▸ Given data
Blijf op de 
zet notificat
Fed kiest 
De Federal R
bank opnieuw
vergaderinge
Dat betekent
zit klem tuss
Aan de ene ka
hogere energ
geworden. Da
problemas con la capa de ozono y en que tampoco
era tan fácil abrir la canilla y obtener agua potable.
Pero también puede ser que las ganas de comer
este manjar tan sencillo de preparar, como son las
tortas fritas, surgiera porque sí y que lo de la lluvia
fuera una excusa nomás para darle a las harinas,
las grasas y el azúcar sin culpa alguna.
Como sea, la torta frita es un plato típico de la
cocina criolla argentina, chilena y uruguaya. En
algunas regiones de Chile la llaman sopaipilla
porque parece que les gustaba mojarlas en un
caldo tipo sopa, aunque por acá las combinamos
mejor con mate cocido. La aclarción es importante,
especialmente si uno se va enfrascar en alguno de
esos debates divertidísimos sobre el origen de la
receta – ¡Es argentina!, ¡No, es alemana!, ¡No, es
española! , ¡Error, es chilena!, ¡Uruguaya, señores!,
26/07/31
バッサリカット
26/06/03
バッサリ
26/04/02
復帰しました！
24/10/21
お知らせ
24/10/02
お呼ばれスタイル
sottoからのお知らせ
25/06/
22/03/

▸ How to complete this task
Give every line of the material above as one numbered list, leaving out blank lines.

▸ Answer box
1. Blijf op de 
2. zet notificat
3. Fed kiest 
4. De Federal R
5. bank opnieuw
6. vergaderinge
7. Dat betekent
8. zit klem tuss
9. Aan de ene ka
10. hogere energ
11. geworden. Da
12. problemas con la capa de ozono y en que tampoco
13. era tan fácil abrir la canilla y obtener agua potable.
14. Pero también puede ser que las ganas de comer
15. este manjar tan sencillo de preparar, como son las
16. tortas fritas, surgiera porque sí y que lo de la lluvia
17. fuera una excusa nomás para darle a las harinas,
18. las grasas y el azúcar sin culpa alguna.
19. Como sea, la torta frita es un plato típico de la
20. cocina criolla argentina, chilena y uruguaya. En
21. algunas regiones de Chile la llaman sopaipilla
22. porque parece que les gustaba mojarlas en un
23. caldo tipo sopa, aunque por acá las combinamos
24. mejor con mate cocido. La aclarción es importante,
25. especialmente si uno se va enfrascar en alguno de
26. esos debates divertidísimos sobre el origen de la
27. receta – ¡Es argentina!, ¡No, es alemana!, ¡No, es
28. española! , ¡Error, es chilena!, ¡Uruguaya, señores!,
29. 26/07/31
30. バッサリカット
31. 26/06/03
32. バッサリ
33. 26/04/02
34. 復帰しました！
35. 24/10/21
36. お知らせ
37. 24/10/02
38. お呼ばれスタイル
39. sottoからのお知らせ
40. 25/06/
41. 22/03/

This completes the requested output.